[Collected data]
──────────────────────────────
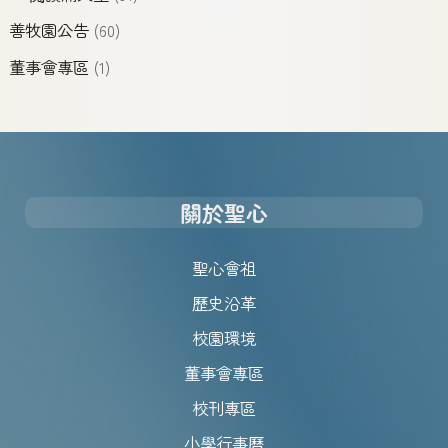
善牧園公告
(60)
董事會專區
(1)
關於聖心
聖心會祖
歷史沿革
校園環境
董事會專區
校刊專區
小學行事曆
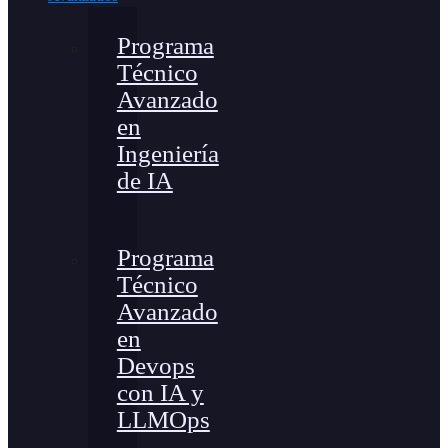
Programa
Técnico
Avanzado
en
Ingeniería
de IA
Programa
Técnico
Avanzado
en
Devops
con IA y
LLMOps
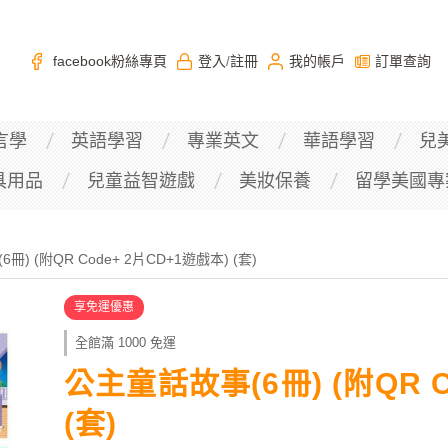
facebook粉絲專頁
登入
註冊
我的帳戶
訂單查詢
/
言學
英語學習
專業英文
華語學習
兒
具用品
兒童益智遊戲
美妝保養
留學美國專
) (附QR Code+ 2片CD+1遊戲本) (套)
享免運優惠
全館滿 1000 免運
公主童話故事(6冊) (附QR C
(套)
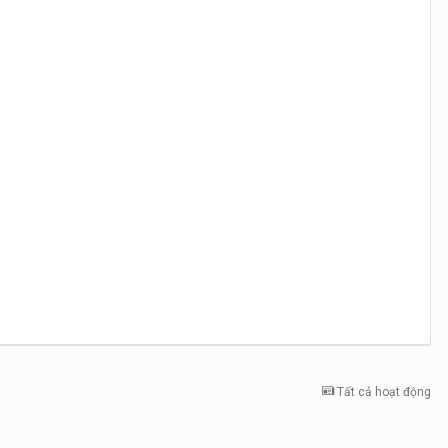
Tất cả hoạt động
──────────────────────────────
Activity:
Word-for-word output of every record is needed, with images omitted.

Your response:
善牧園公告
(60)
董事會專區
(1)
關於聖心
聖心會祖
歷史沿革
校園環境
董事會專區
校刊專區
小學行事曆
Programa
Técnico
Avanzado
en
Ingeniería
de IA
Programa
Técnico
Avanzado
en
Devops
con IA y
LLMOps
facebook粉絲專頁
登入
註冊
我的帳戶
訂單查詢
/
言學
英語學習
專業英文
華語學習
兒
具用品
兒童益智遊戲
美妝保養
留學美國專
) (附QR Code+ 2片CD+1遊戲本) (套)
享免運優惠
全館滿 1000 免運
公主童話故事(6冊) (附QR C
(套)
Tất cả hoạt động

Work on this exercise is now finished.